* **Aim of the exercise**
Go through the material below and copy all lines with "родился".

═══ Input

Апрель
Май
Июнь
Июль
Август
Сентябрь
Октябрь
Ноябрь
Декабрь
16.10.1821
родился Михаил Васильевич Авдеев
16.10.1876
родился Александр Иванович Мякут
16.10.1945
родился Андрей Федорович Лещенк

══════
═══ Input

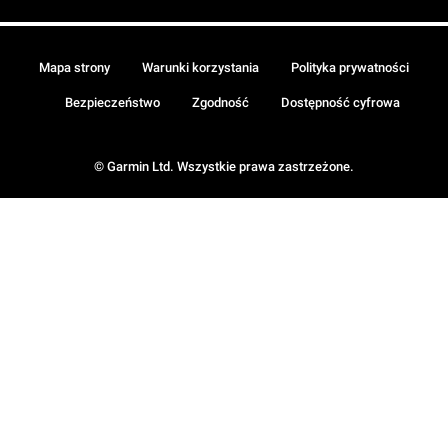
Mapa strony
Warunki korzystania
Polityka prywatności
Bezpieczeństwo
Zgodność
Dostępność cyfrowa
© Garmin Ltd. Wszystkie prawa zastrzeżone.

══════

* **Solution to the exercise**
родился Михаил Васильевич Авдеев
родился Александр Иванович Мякут
родился Андрей Федорович Лещенк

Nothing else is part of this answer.